Crucial to the grieving process for an online friend is that the person’s grief is validated when they do seek help from a professional.
“The grief cycle is roughly the same, regardless of if it’s virtual or physical. We go through the same grief reaction,” says Jacobson.
Just like how the loss of an online investment can trigger a similar sense of loss to squandering physical money, people will feel a real sense of loss for an online acquaintance.
“You can be following someone on Twitter and develop an affinity towards them and a one-way kind of relationship. And when they pass away, you can still feel a loss as if it was your neighbour who you no longer see stepping outside to collect the post or walking their dog,” Jacobson adds.
She notes that one difference with an online relationship is that it’s much more likely to feel like isolated grief, as there might not be anyone you can easily share your feelings with.
To handle these complex emotions, Jacobson recommends finding the space to be compassionate for yourself and your grieving process.

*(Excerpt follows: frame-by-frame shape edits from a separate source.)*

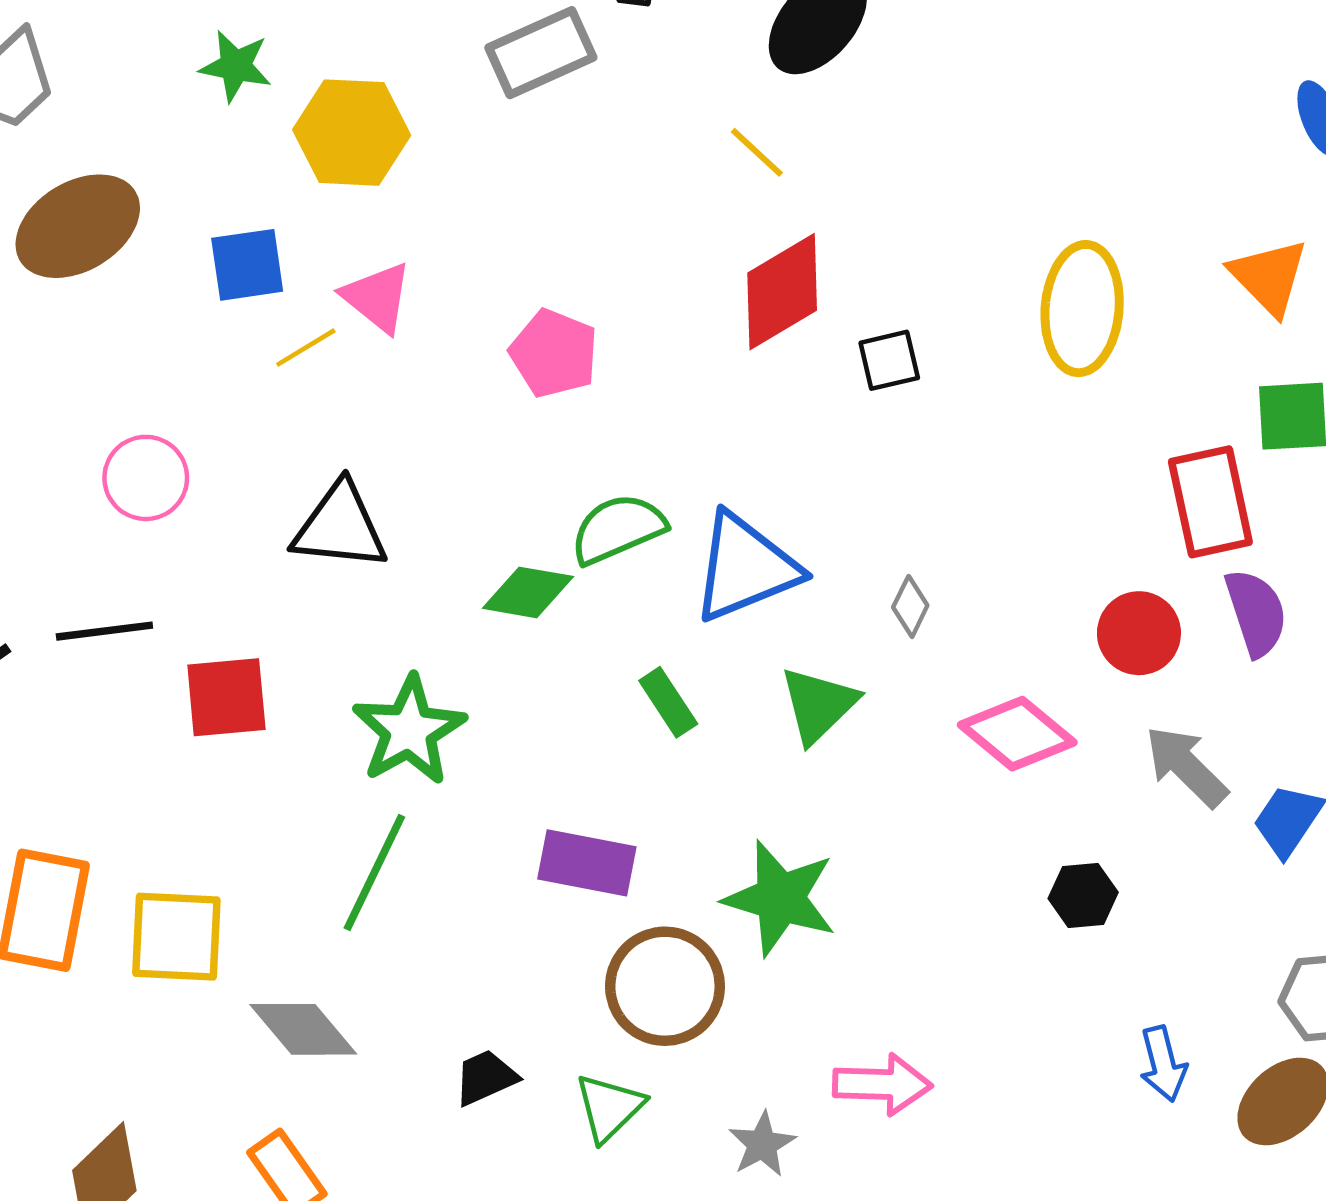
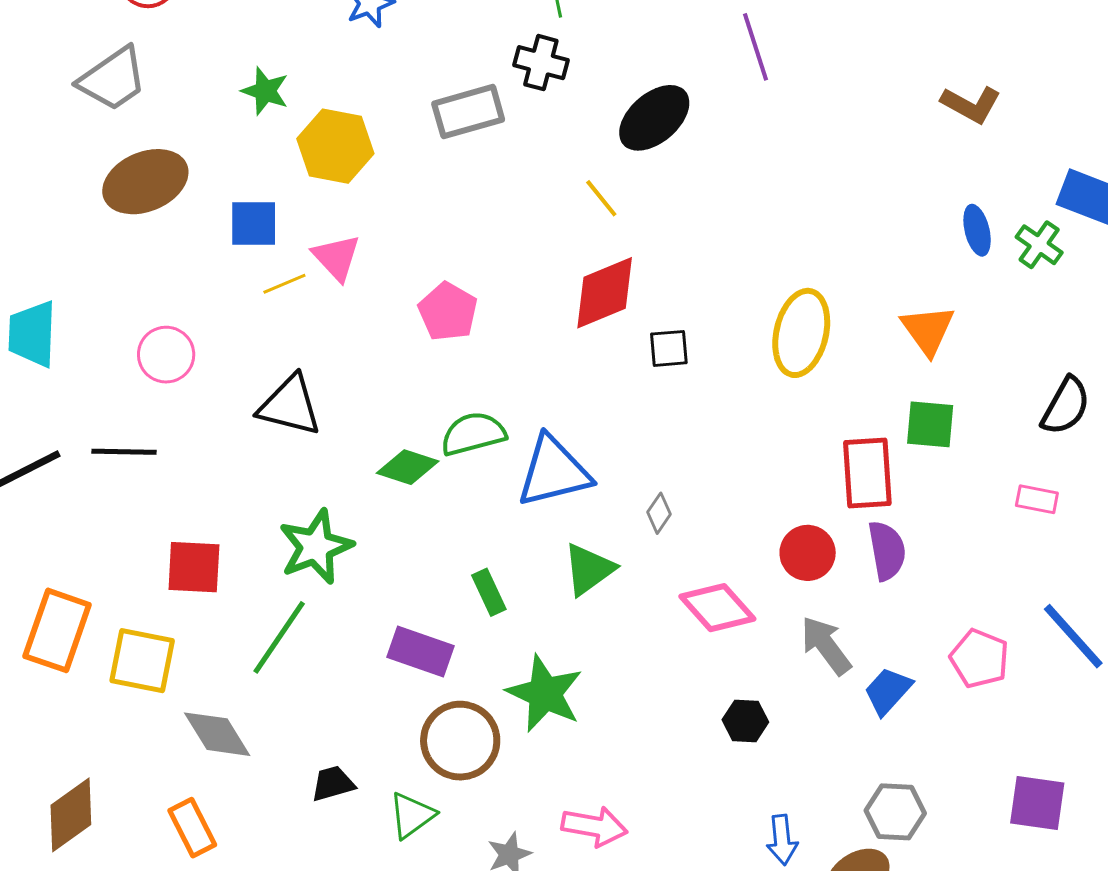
red square: (226, 697) -> (194, 567), moved
green rectangle: (668, 702) -> (489, 592), moved

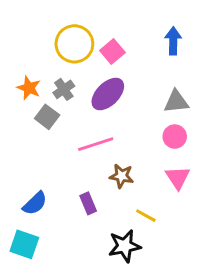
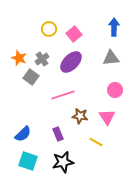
yellow circle: (74, 44) -> (49, 29), size x0.6
gray triangle: (176, 102) -> (111, 58), moved
pink triangle: (178, 178) -> (107, 117), moved
cyan square: (24, 244) -> (28, 161), moved
black star: (125, 246) -> (63, 162), moved

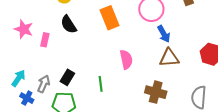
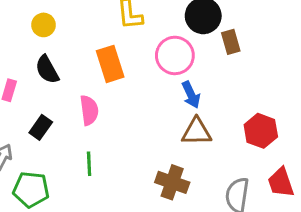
pink semicircle: (126, 60) -> (89, 110), moved
black rectangle: (67, 77) -> (41, 127), moved

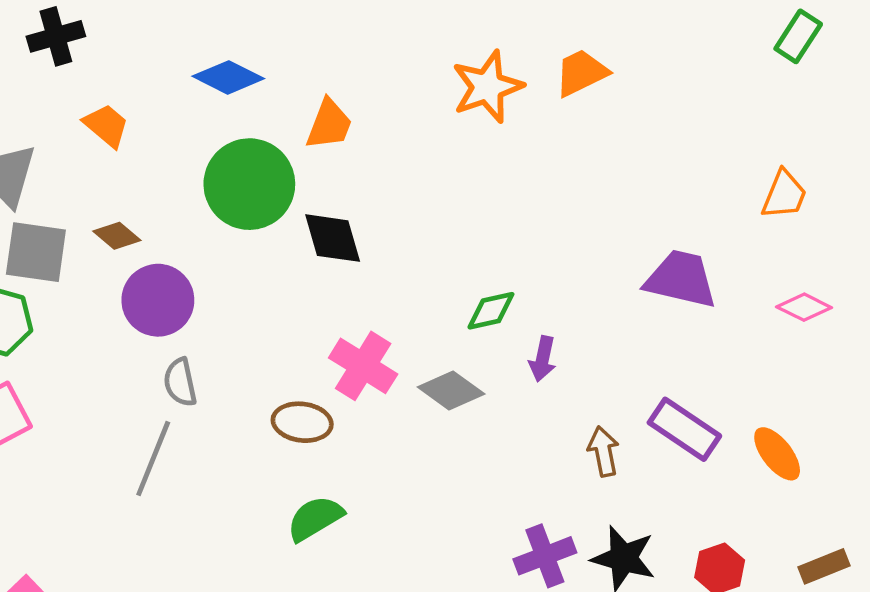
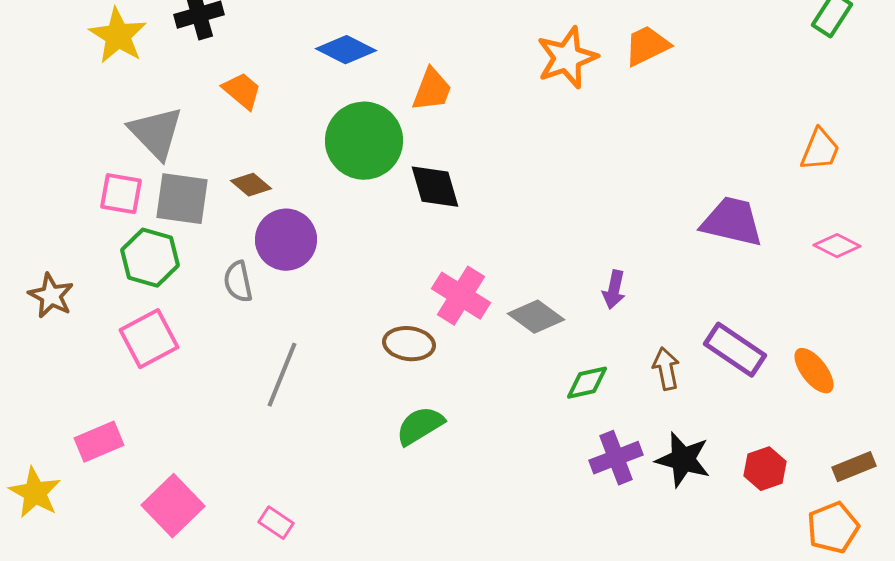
green diamond: (491, 311) -> (587, 383), moved
gray semicircle: (180, 382) -> (238, 282), moved

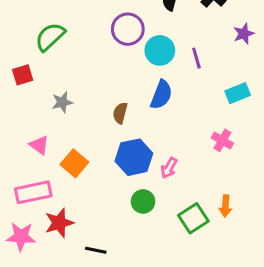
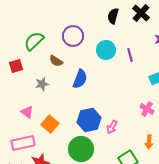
purple circle: (128, 29) -> (73, 36), moved
blue semicircle: (161, 95) -> (80, 79), moved
brown semicircle: (120, 113) -> (56, 61), moved, turned -72
green circle: (143, 201) -> (81, 149), moved, size x1.6
orange arrow: (225, 206) -> (149, 142), moved

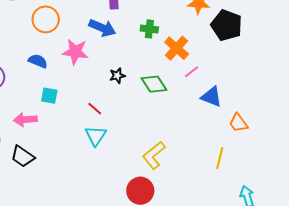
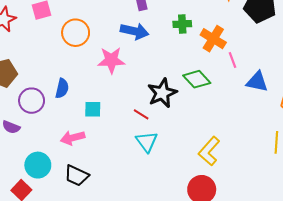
blue semicircle: (38, 61) -> (62, 88), moved, turned 90
pink line: (192, 72) -> (233, 60), turned -63
black star: (117, 76) -> (162, 93), moved, size x1.8

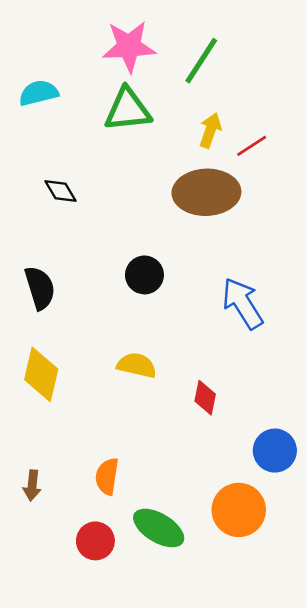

“It could be anything from journaling to going in the woods to make a small ceremony or some sort of commemoration, like throwing dirt in the lake or burying dirt in the ground. Something tangible and physical to do with the outside world,” she suggests.
“It could be going to speak about it with someone as well.”
Despite the existence of online relationships, bringing that grief into the physical world can be valuable, Jacobson argues.
“Ultimately, we are a physical body and we live in a physical space, and our evolutionary roots are from natural settings,” she says.
“The more we spend time with trees and grass and sunlight, the more we're in tune with our original environment, and often that can bring people a sense of groundedness.”